I believe that it is not directed at just newspapers, but also to book publishers and pamphleteers https://en.wikipedia.org/wiki/Pamphleteer The 18th century version of Twitter.
And a much, much substantially larger number of people couldn’t get things printed, which is why their rights were specifically enumerated as speech, assembly, and redress of grievances.
That is because the first amendment is not about restricting rights, as I have repeatedly said in parts of my posts that you have for some inexplicable reason ignored. It is about guaranteeing rights.
Prior to the first amendment, if you had a printing press, the government could tell you what you could and could not print. Historically, printing presses were often regulated, and in the run up to the revolutionary war, the british government did try to stop people from publishing anti-british literature. Contemporaneously, there are many countries around the world that do not enjoy this freedom that you take so much for granted that you would somehow think that the first amendment was meant to restrict freedoms, rather than guarantee them.

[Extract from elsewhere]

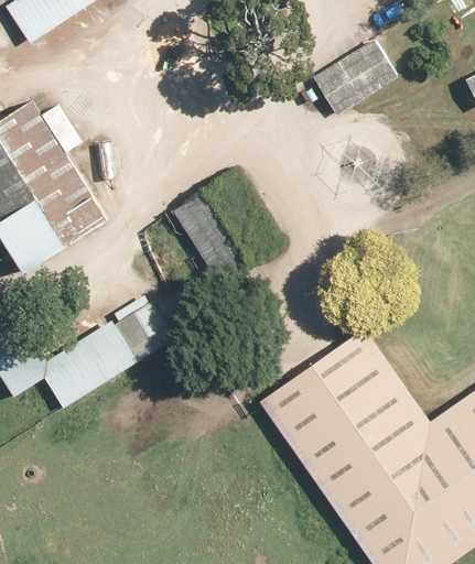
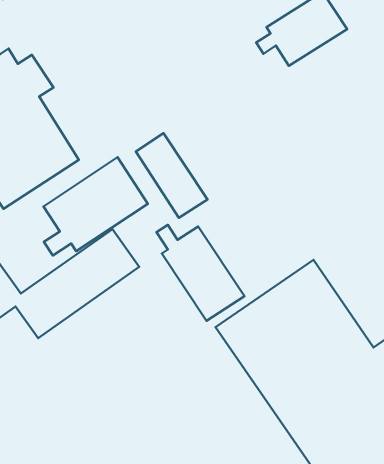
building: none -> [44,157,148,255]
building: none -> [157,225,244,321]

The first amendment was to ensure that all means of communication were not interfered with by the government. One of those enumerated rights was that if you had a printing press, the government could not tell you what you could and could not publish.
The other enumerated rights were to specifically guarantee all other forms of communication they could think of. If they had been around today, they most likely would have enumerated radio, tv, and even the internet, but since those did not exist at the time, as the only form of mass communication was to use a printing press, that was what they specifically protected.
It was a right that guaranteed that anyone with access to a means of mass communication could use that means without govt interference. It is basic tautological logic that someone without access to a means of mass communication did not have access to a means of mass communication.